Monitoring Tells You When
Monitoring checks known metrics against thresholds: CPU over 80%, error rate over 1%, latency over 500ms. It tells you that something is wrong but not why. Observability answers why by letting you explore unknown unknowns.
Monitoring is for known failure modes: disk full, service down, queue backed up. Observability is for unknown failure modes: why is latency spiking on Tuesdays? Why does the checkout flow fail for 0.1% of users? Why does memory usage grow slowly over weeks? These questions cannot be answered by predefined metrics.
The Three Pillars
- Metrics: Aggregate measurements over time. CPU, memory, request rates. Efficient for dashboards and alerts. Pre-aggregated and optimised for time-series queries. Limitation: you must know what to measure in advance.
- Logs: Discrete events with context. Essential for debugging specific issues but expensive at scale. High-cardinality, unstructured, and comprehensive. Limitation: volume. A busy service generates terabytes of logs daily.
- Traces: Request paths through distributed systems. The key to understanding latency and dependencies in microservices. Limitation: implementation effort. Every service must be instrumented.
The three pillars are complementary. Metrics provide the overview. Logs provide the detail. Traces provide the context. A trace ID in a log message connects the log to the trace. A metric tagged with a service name connects the metric to the service.
Distributed Tracing Implementation
Start with OpenTelemetry. Instrument your services with auto-instrumentation libraries. Send traces to Jaeger or Tempo for storage and querying. Correlate traces with logs using trace IDs. The effort is front-loaded but the debugging capability is transformative.

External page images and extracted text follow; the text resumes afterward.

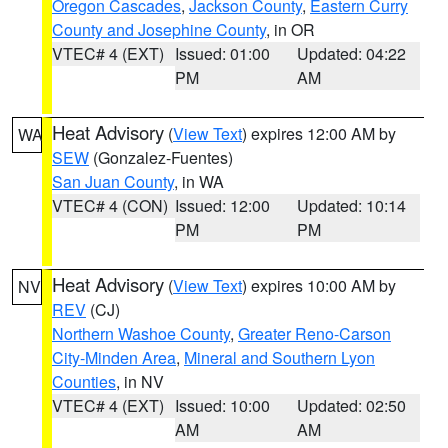
Oregon Cascades
,
Jackson County
,
Eastern Curry
County and Josephine County
, in OR
VTEC# 4 (EXT)
Issued: 01:00
Updated: 04:22
PM
AM
Heat Advisory
(
View Text
) expires 12:00 AM by
WA
SEW
(Gonzalez-Fuentes)
San Juan County
, in WA
VTEC# 4 (CON)
Issued: 12:00
Updated: 10:14
PM
PM
Heat Advisory
(
View Text
) expires 10:00 AM by
NV
REV
(CJ)
Northern Washoe County
,
Greater Reno-Carson
City-Minden Area
,
Mineral and Southern Lyon
Counties
, in NV
VTEC# 4 (EXT)
Issued: 10:00
Updated: 02:50
AM
AM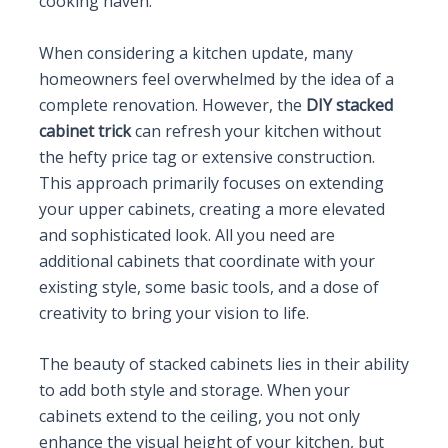
cooking haven.
When considering a kitchen update, many
homeowners feel overwhelmed by the idea of a
complete renovation. However, the
DIY stacked
cabinet trick
can refresh your kitchen without
the hefty price tag or extensive construction.
This approach primarily focuses on extending
your upper cabinets, creating a more elevated
and sophisticated look. All you need are
additional cabinets that coordinate with your
existing style, some basic tools, and a dose of
creativity to bring your vision to life.
The beauty of stacked cabinets lies in their ability
to add both style and storage. When your
cabinets extend to the ceiling, you not only
enhance the visual height of your kitchen, but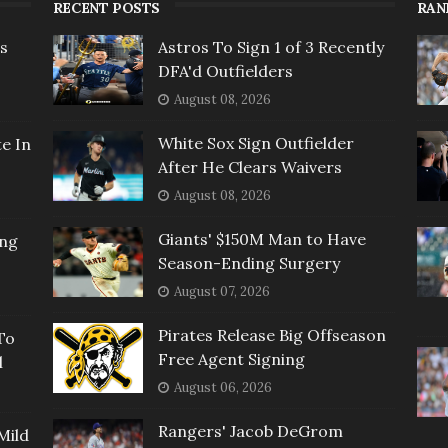
RECENT POSTS
RAN
rs
Astros To Sign 1 of 3 Recently
DFA'd Outfielders
August 08, 2026
White Sox Sign Outfielder
e In
After He Clears Waivers
August 08, 2026
Giants' $150M Man to Have
ing
Season-Ending Surgery
August 07, 2026
Pirates Release Big Offseason
To
Free Agent Signing
l
August 06, 2026
Rangers' Jacob DeGrom
Mild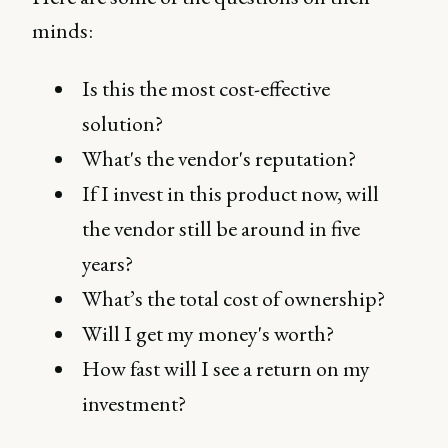
minds:
Is this the most cost-effective
solution?
What's the vendor's reputation?
If I invest in this product now, will
the vendor still be around in five
years?
What’s the total cost of ownership?
Will I get my money's worth?
How fast will I see a return on my
investment?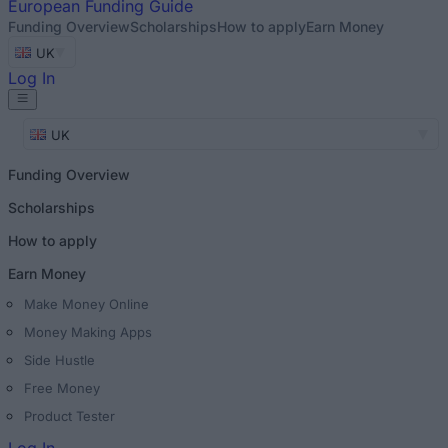
European
Funding Guide
Funding Overview
Scholarships
How to apply
Earn Money
UK
Log In
UK
Funding Overview
Scholarships
How to apply
Earn Money
Make Money Online
Money Making Apps
Side Hustle
Free Money
Product Tester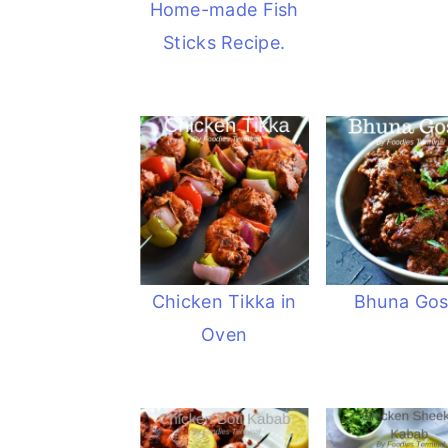
Home-made Fish
Sticks Recipe.
Chicken Tikka in
Bhuna Gos
Oven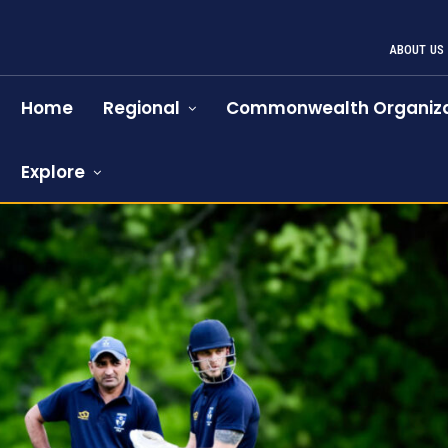
ABOUT US
Home
Regional
Commonwealth Organiza
Explore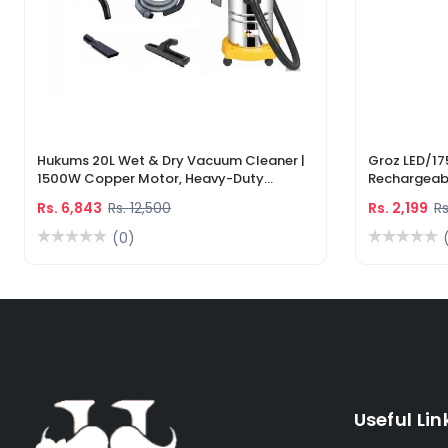
Hukums 20L Wet & Dry Vacuum Cleaner |
Groz LED/17
1500W Copper Motor, Heavy-Duty
Rechargeabl
Industrial Cleaner With 1-Year Warranty
Light & Lase
Rs. 6,843
Rs. 12,500
Rs. 2,199
Rs
(0)
Useful Lin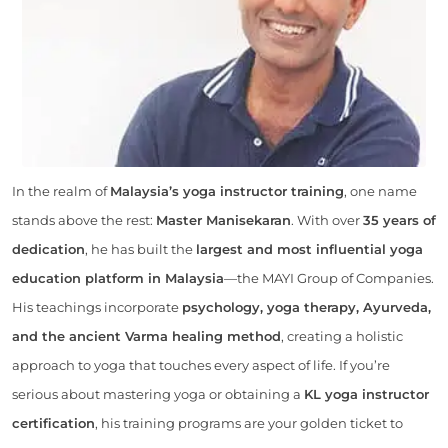
In the realm of
Malaysia’s yoga instructor training
, one name
stands above the rest:
Master Manisekaran
. With over
35 years of
dedication
, he has built the
largest and most influential yoga
education platform in Malaysia
—the MAYI Group of Companies.
His teachings incorporate
psychology, yoga therapy, Ayurveda,
and the ancient Varma healing method
, creating a holistic
approach to yoga that touches every aspect of life. If you’re
serious about mastering yoga or obtaining a
KL yoga instructor
certification
, his training programs are your golden ticket to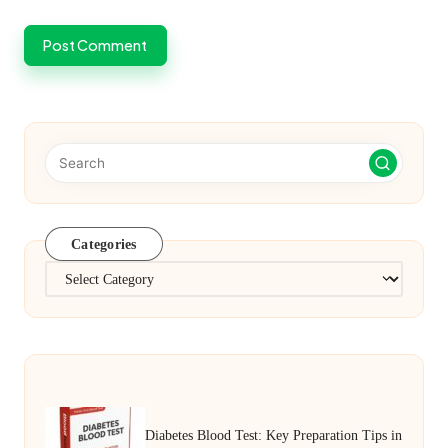
Categories
Categories
Diabetes Blood Test: Key Preparation Tips in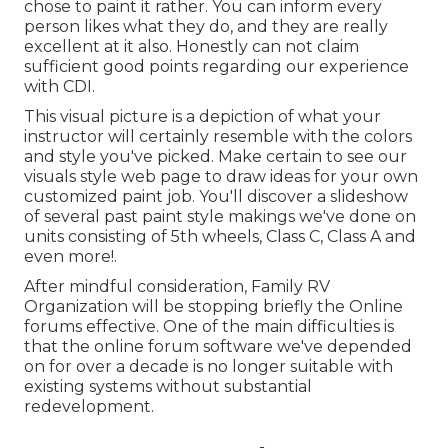
chose to paint it rather. You can inform every
person likes what they do, and they are really
excellent at it also. Honestly can not claim
sufficient good points regarding our experience
with CDI.
This visual picture is a depiction of what your
instructor will certainly resemble with the colors
and style you've picked. Make certain to see our
visuals style
web page to draw ideas for your own
customized paint job. You'll discover a slideshow
of several past paint style makings we've done on
units consisting of 5th wheels, Class C, Class A and
even more!.
After mindful consideration, Family RV
Organization will be stopping briefly the Online
forums effective. One of the main difficulties is
that the online forum software we've depended
on for over a decade is no longer suitable with
existing systems without substantial
redevelopment.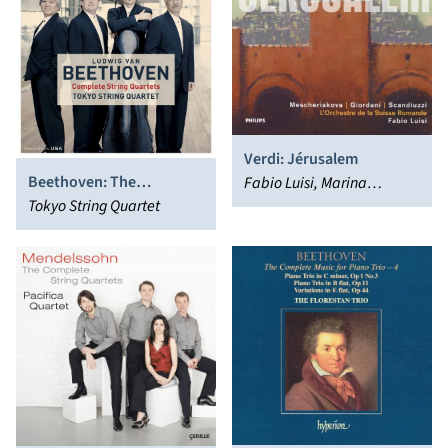
Verdi: Jérusalem
Beethoven: The
Fabio Luisi, Marina
Complete String Quartets
Tokyo String Quartet
Mescheriakova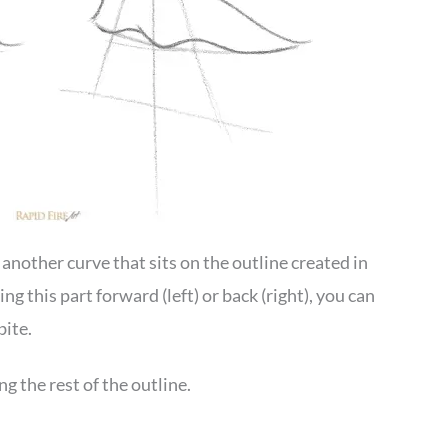
 another curve that sits on the outline created in
 this part forward (left) or back (right), you can
bite.
g the rest of the outline.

Trace-to-log correlation is the final piece. Every log message should include the trace ID, span ID, and span name. When you find an error in a trace, you can search logs by trace ID to find all related log messages. This correlation reduces debugging time from hours to minutes.
Our Recommendation
Implement metrics first, logs second, traces third. Traces provide the highest value in distributed systems but require the most setup. Start tracing when you have more than three services or when debugging latency becomes painful.
Metrics are the foundation: easy to implement, cheap to store, immediate value. Logs are the next layer: structured logging and centralised collection provide essential debugging detail. Traces are the top layer: instrumentation across all services provides the distributed context that makes debugging complex systems possible.